まず、導入と利用のハードルが高い。OpenClawは「ワンクリックインストール」のような簡易導入方法を提供しておらず、ユーザーはコマンドライン操作を通じてローカル設定や依存関係の管理、権限設定を行う必要がある。毎経科技の開発者は、「この工程は一定の技術背景を要し、少なくとも基本的な開発経験が必要だ。これでは非技術者の多くを遠ざけてしまう」と語る。阿里雲、Tencent Cloud、Amazon Web Servicesなどのクラウド事業者は、OpenClawのクラウド展開サービスを提供し、設定済みのサーバー上で簡単に展開できると謳っているが、クラウド上のOpenClawはユーザーのローカルPCを操作できるわけではない。

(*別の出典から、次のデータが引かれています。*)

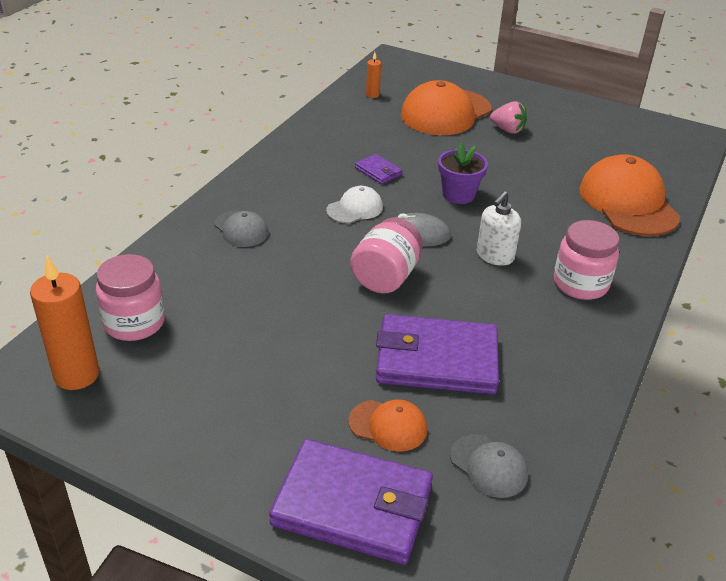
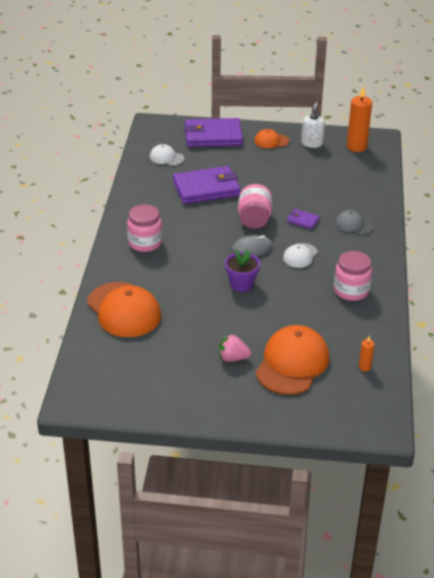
camera: 160 degrees right, 0 degrees up
pink jar [96,254,165,341] -> pink jar moved to [334,251,372,301]
orange cap [348,399,427,452] -> orange cap moved to [254,129,289,148]
purple wallet [355,154,403,184] -> purple wallet moved to [287,209,320,229]
grey cap [450,434,528,498] -> white cap [150,144,184,166]
white soap dispenser [477,191,521,266] -> white soap dispenser moved to [301,102,325,148]

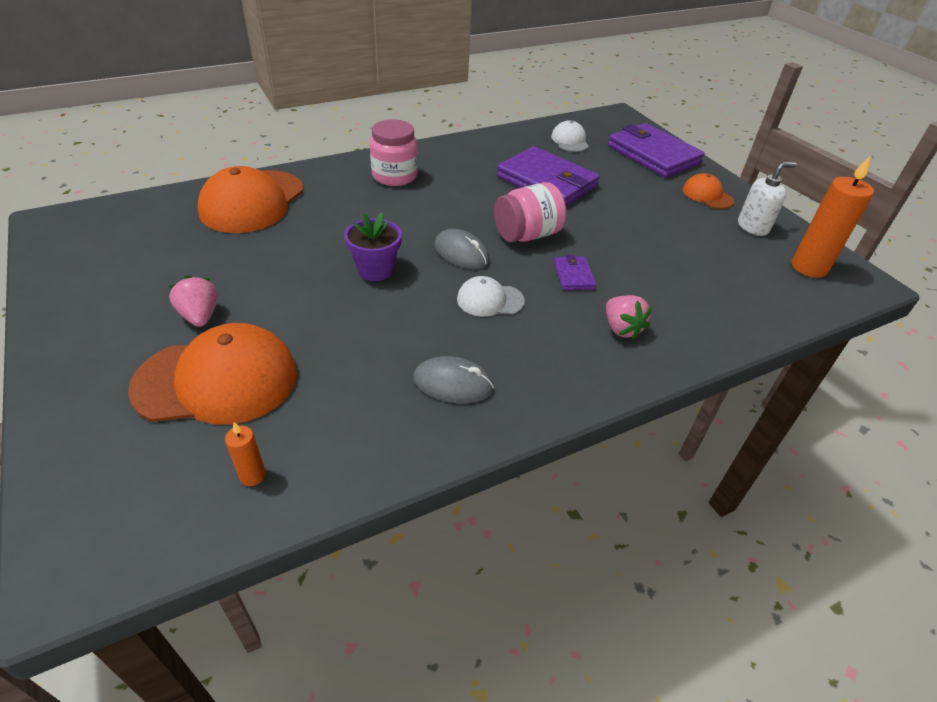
camera: 55 degrees right, 5 degrees up
pink jar [334,251,372,301] -> grey mouse [413,356,494,404]
grey cap [335,210,373,235] -> pink strawberry [606,295,652,340]

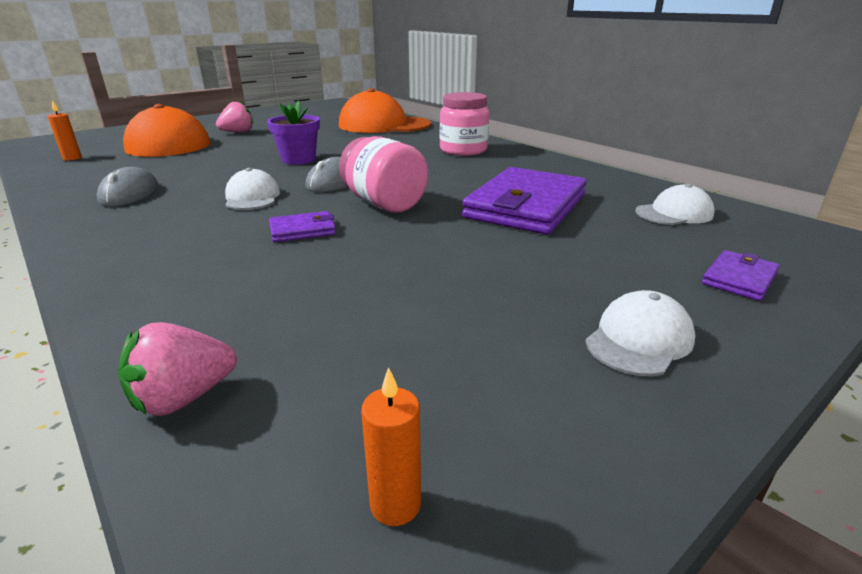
camera: 80 degrees right, 15 degrees down
pink strawberry [606,295,652,340] -> pink strawberry moved to [118,322,237,416]
purple wallet [608,123,705,178] -> purple wallet [702,250,780,301], size x0.45
orange cap [683,173,734,209] -> white cap [586,290,695,376]
white soap dispenser [738,162,797,236] -> none
orange candle [791,156,874,278] -> orange candle [361,367,421,526], size x0.48

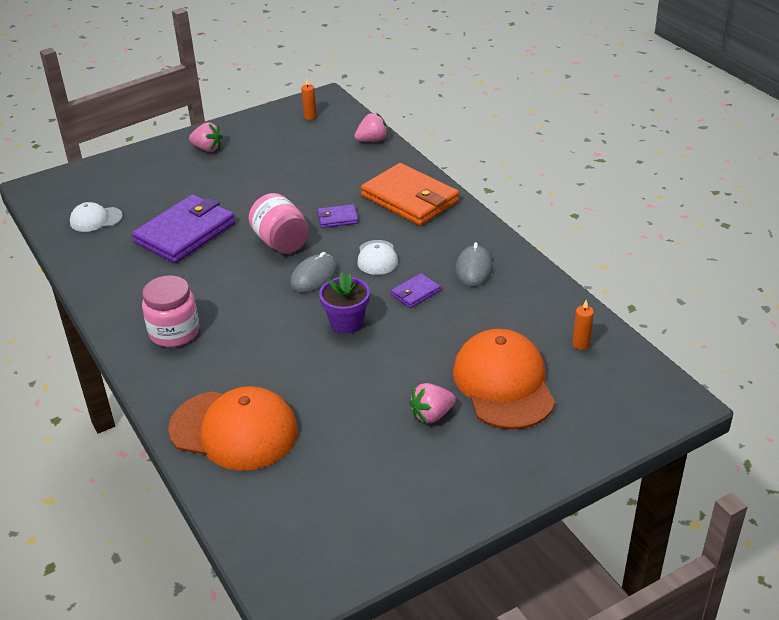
camera: 170 degrees left, 10 degrees up
white cap [586,290,695,376] -> pink strawberry [189,122,223,152]
purple wallet [702,250,780,301] -> purple wallet moved to [391,273,441,308]
none -> orange wallet [361,163,459,226]

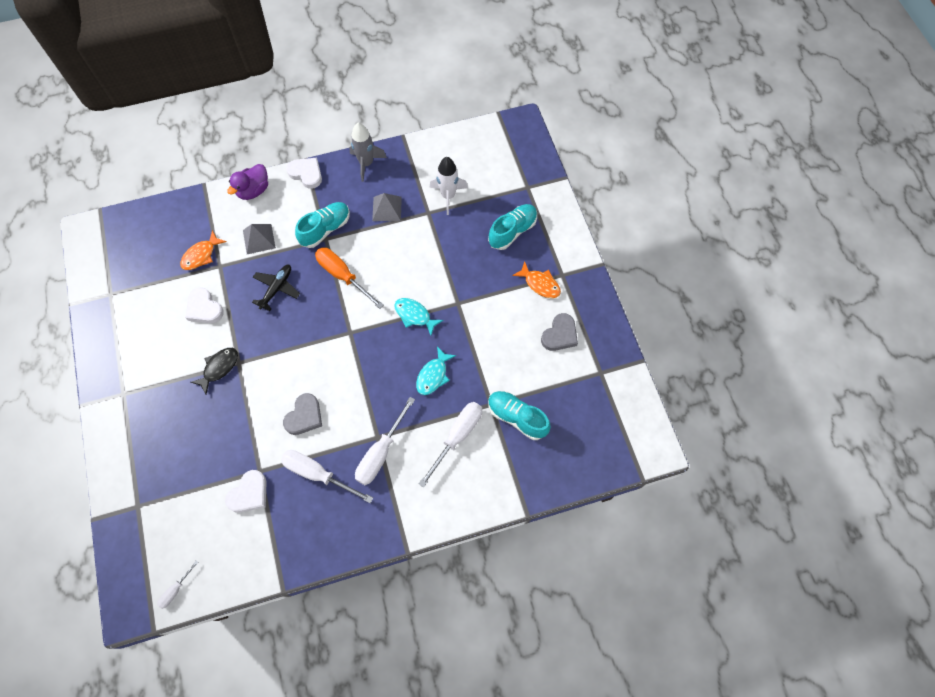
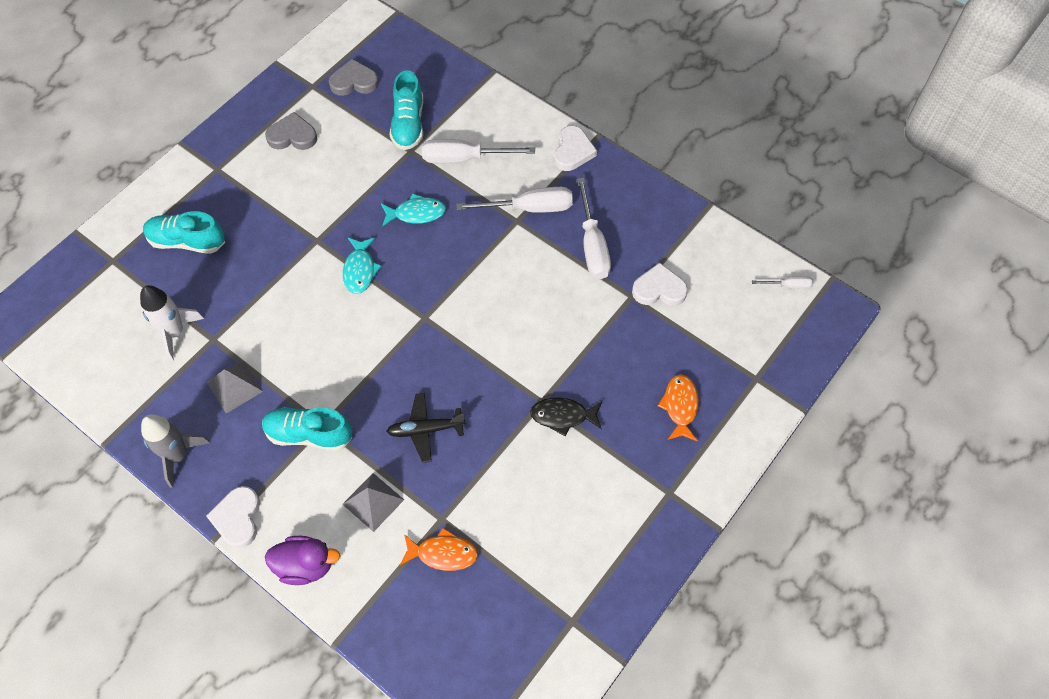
camera: 125 degrees left, 5 degrees down
white heart [186,287,224,323] -> white heart moved to [554,126,597,171]
grey heart [283,393,322,435] -> grey heart moved to [329,59,379,96]
orange screwdriver [315,247,384,309] -> none
orange fish [512,261,561,298] -> orange fish moved to [658,374,699,441]

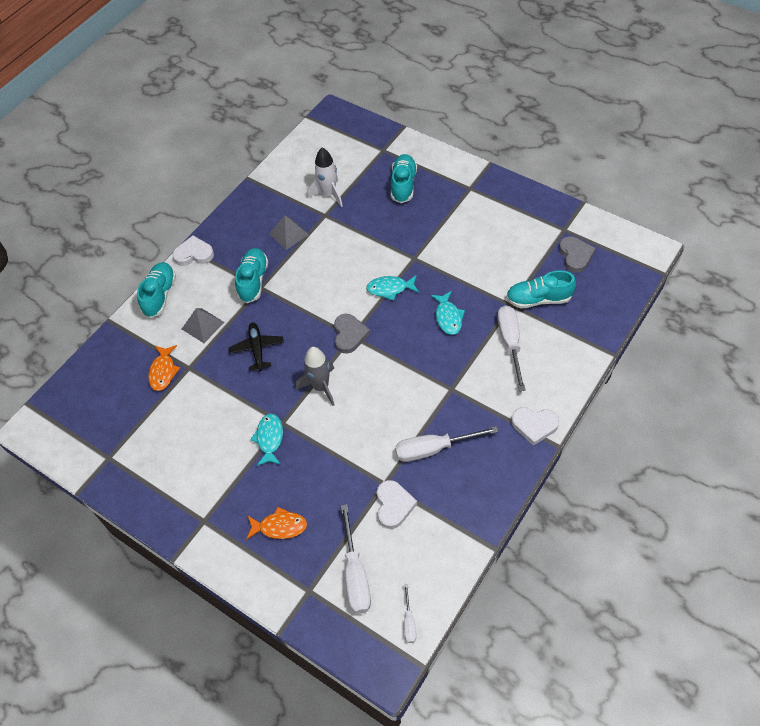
camera: 90 degrees right, 5 degrees down
grey rocket [141,415,210,488] -> grey rocket moved to [296,347,334,406]
grey heart [265,112,317,150] -> grey heart moved to [334,314,370,354]
purple duck [265,536,340,585] -> turquoise shoe [137,262,176,318]
white screwdriver [456,187,573,213] -> white screwdriver moved to [341,504,371,614]
black fish [530,398,602,436] -> turquoise fish [250,413,283,466]

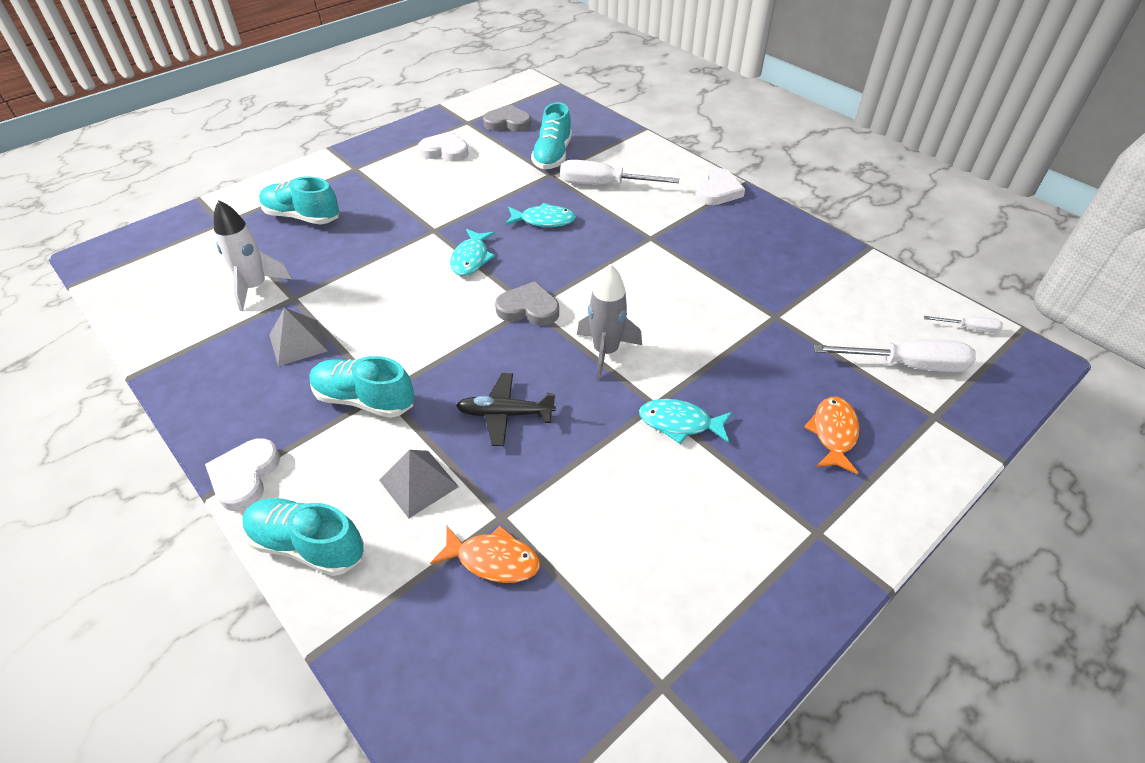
camera: 80 degrees left, 10 degrees down
white heart [377,480,417,529] -> white heart moved to [418,131,468,162]
white screwdriver [395,426,498,462] -> none

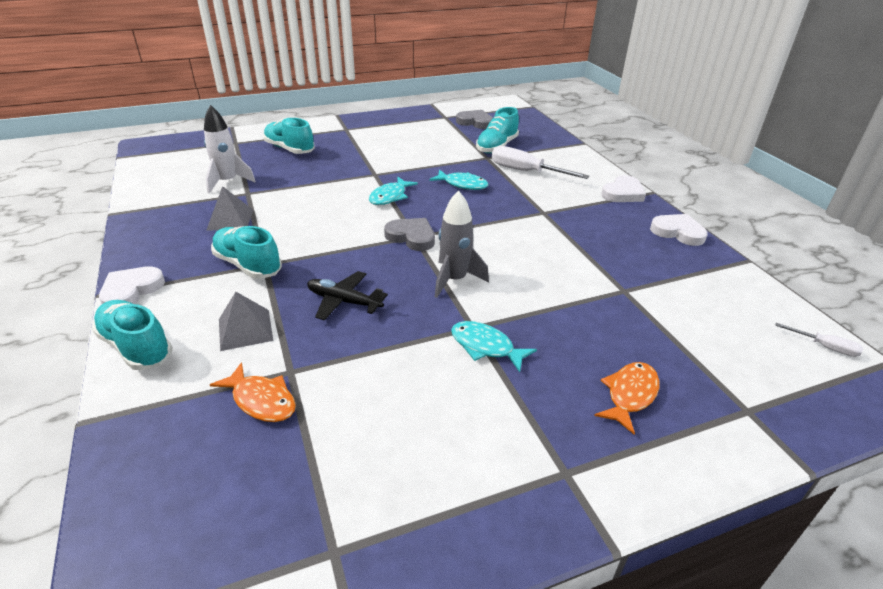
camera: 20 degrees right, 10 degrees down
white heart [418,131,468,162] -> white heart moved to [650,214,708,246]
white screwdriver [814,339,976,372] -> none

次に、コストの高さも現実的な問題だ。OpenClawはタスク実行時に頻繁に大規模モデルを呼び出すため、トークン消費量が膨大となり、「トークン燃焼器」とも呼ばれる。有識者は、「智谱GLM-4.7を使った場合、わずか20回のやり取りで200元もかかった」と証言している。

張璐博士も、「DeepSeekモデルを使った一日で数十元を消費した」と述べており、より高性能なモデルを使えば、請求額はさらに膨らむ。「一日数百元も飛ぶことになる」と。

高コストのため、多くのユーザーは無料または安価なモデルを選択せざるを得ないが、それはOpenClawの実力に影響を与える。あるユーザーは、「コストの関係でQwen-8Bを選んだが、OpenClawは質問には答えるが操作はしない」と不満を漏らす。

さらに、最も懸念されるのは安全リスクだ。OpenClawは「作業」用であり、「チャット」ではないため、高いシステム権限を必要とし、ローカルのファイルやアプリを操作できる。

シスコのAI脅威調査・安全チームの責任者・Amy Changは、「安全面から見れば、OpenClawは『悪夢』だ。シェルコマンドの実行やファイルの読み書き、スクリプトの実行を任意に行えるため、誤設定や悪意ある指示による被害は計り知れない」と警告する。

ネットセキュリティ企業Dvulnの創設者・Jamieson O’Reillyも、「OpenClawには脆弱性があり、攻撃者はこれを悪用して数か月分の個人メッセージやアカウント情報、APIキーなどの敏感情報を盗み出すことができる」と指摘。さらに、ユーザーが便利さのために保存した銀行口座や暗号資産ウォレットのAPI情報も、平文でローカルに保存されている可能性があり、ハッカーに侵入されれば「一瞬で資産を奪われる危険性がある」と述べている。

OpenClawの開発者・Peter Steinbergerも、「これはあくまで無料のオープンソースのアマチュアプロジェクトであり、安全確保にはユーザーの詳細な設定が必要だ」と語る。彼は、「非技術者には適さない」と明言している。